*** Opening of Record excerpts ***
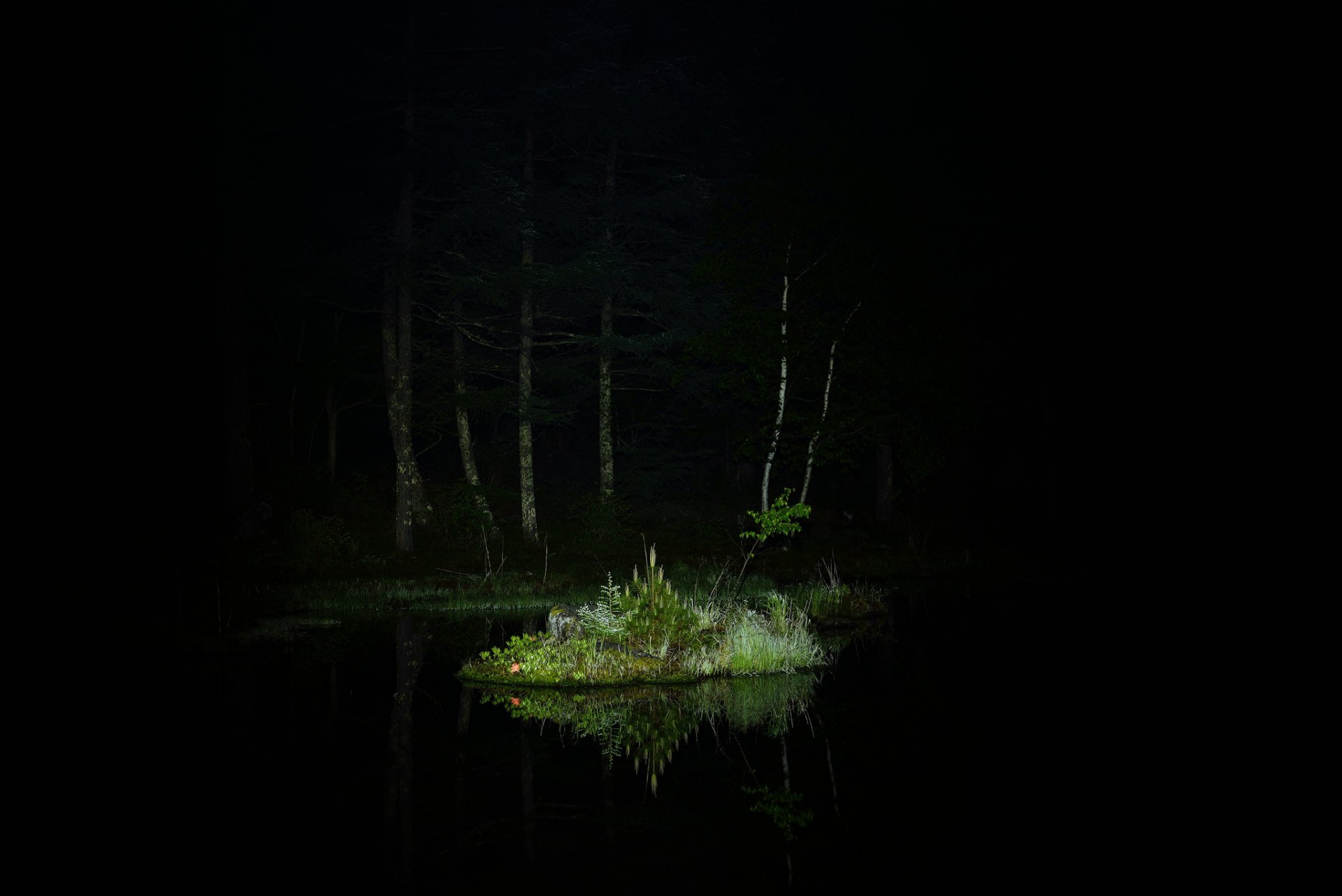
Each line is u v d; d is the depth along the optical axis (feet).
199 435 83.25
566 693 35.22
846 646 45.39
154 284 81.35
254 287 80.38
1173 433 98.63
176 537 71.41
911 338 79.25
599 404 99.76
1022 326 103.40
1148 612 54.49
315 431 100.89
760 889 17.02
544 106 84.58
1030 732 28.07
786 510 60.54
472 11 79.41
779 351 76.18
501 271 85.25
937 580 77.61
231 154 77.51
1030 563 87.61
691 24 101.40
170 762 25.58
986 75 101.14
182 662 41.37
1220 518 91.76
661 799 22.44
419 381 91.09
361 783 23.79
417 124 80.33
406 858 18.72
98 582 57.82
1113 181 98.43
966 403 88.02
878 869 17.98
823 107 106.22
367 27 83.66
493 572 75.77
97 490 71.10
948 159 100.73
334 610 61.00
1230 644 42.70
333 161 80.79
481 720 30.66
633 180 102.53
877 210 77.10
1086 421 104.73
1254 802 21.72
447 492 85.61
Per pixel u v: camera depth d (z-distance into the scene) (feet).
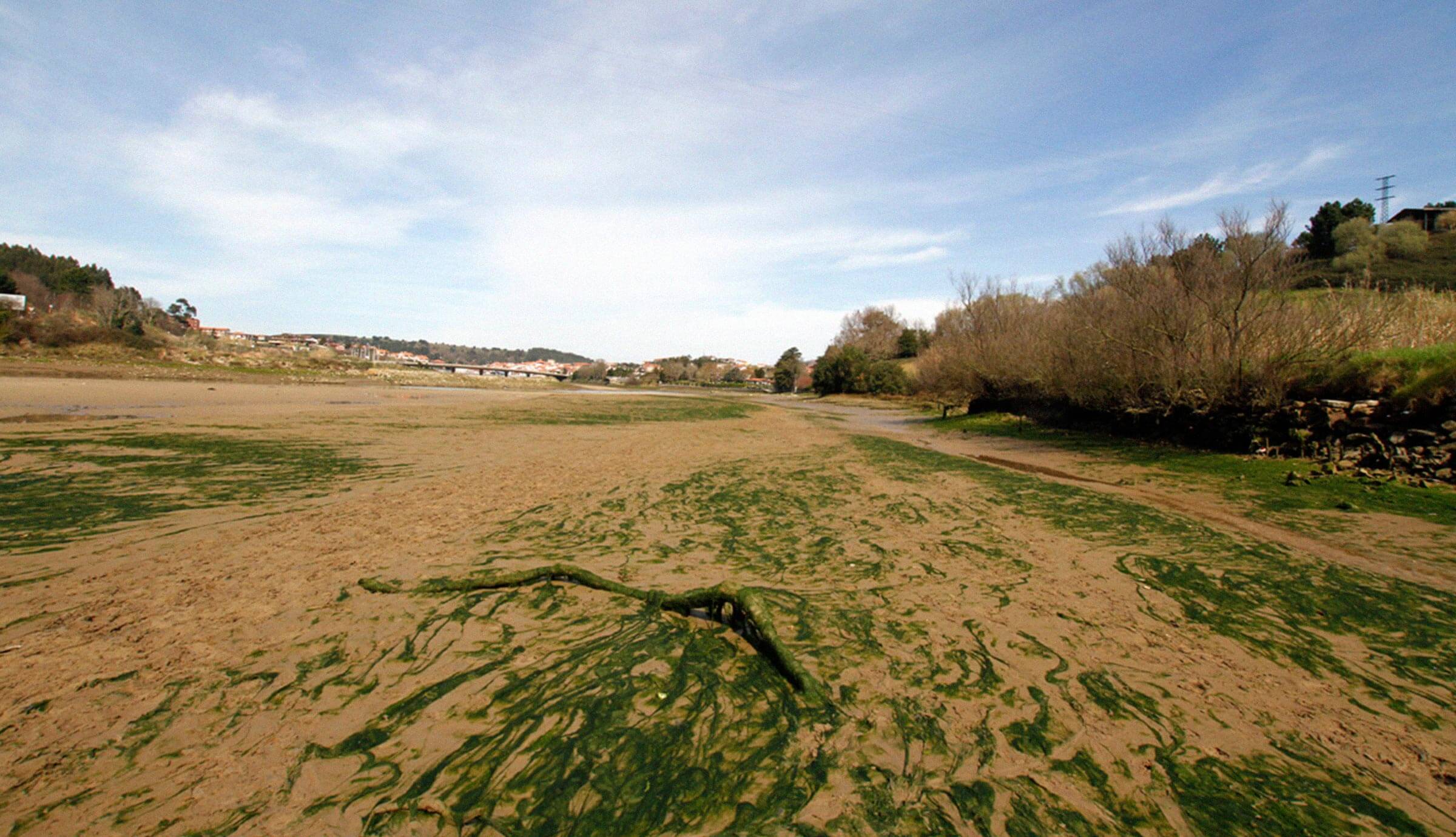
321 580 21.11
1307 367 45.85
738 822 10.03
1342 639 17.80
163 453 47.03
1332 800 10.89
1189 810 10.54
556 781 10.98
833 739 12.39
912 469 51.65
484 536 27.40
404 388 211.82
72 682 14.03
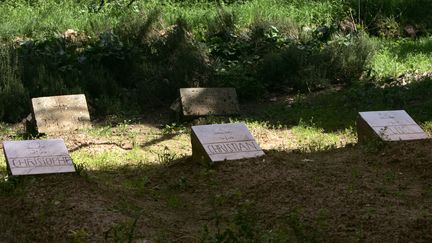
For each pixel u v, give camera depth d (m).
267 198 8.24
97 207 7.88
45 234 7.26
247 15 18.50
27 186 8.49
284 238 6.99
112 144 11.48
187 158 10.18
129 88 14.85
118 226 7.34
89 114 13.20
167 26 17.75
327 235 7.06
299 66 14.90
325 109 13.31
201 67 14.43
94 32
*** Close of Record excerpts ***
- **Work instructions**
Could you print all the entries exactly as they stand, with the pictures left out?

- **Response area**
Each line is u v d; d is the depth along the optical axis (feet).
199 435 83.25
566 693 35.22
846 646 45.39
154 284 81.35
254 287 80.38
1173 433 98.63
176 537 71.41
911 338 79.25
599 404 99.76
1022 326 103.40
1148 612 54.49
315 431 100.89
760 889 17.02
544 106 84.58
1030 732 28.07
786 510 60.54
472 11 79.41
779 351 76.18
501 271 85.25
937 580 77.61
231 154 77.51
1030 563 87.61
691 24 101.40
170 762 25.58
986 75 101.14
182 662 41.37
1220 518 91.76
661 799 22.44
419 381 91.09
361 783 23.79
417 124 80.33
406 858 18.72
98 582 57.82
1113 181 98.43
966 403 88.02
878 869 17.98
823 107 106.22
367 27 83.66
493 572 75.77
97 490 71.10
948 159 100.73
334 610 61.00
1230 644 42.70
333 161 80.79
481 720 30.66
633 180 102.53
877 210 77.10
1086 421 104.73
1254 802 21.72
447 492 85.61
Per pixel u v: camera depth d (z-distance into the scene) (feet).
321 580 21.11
1307 367 45.85
738 822 10.03
1342 639 17.80
163 453 47.03
1332 800 10.89
1189 810 10.54
556 781 10.98
833 739 12.39
912 469 51.65
484 536 27.40
404 388 211.82
72 682 14.03
For each pixel u v, give camera depth d (m).
267 198 8.24
97 207 7.88
45 234 7.26
247 15 18.50
27 186 8.49
284 238 6.99
112 144 11.48
187 158 10.18
129 88 14.85
118 226 7.34
89 114 13.20
167 26 17.75
327 235 7.06
299 66 14.90
325 109 13.31
201 67 14.43
94 32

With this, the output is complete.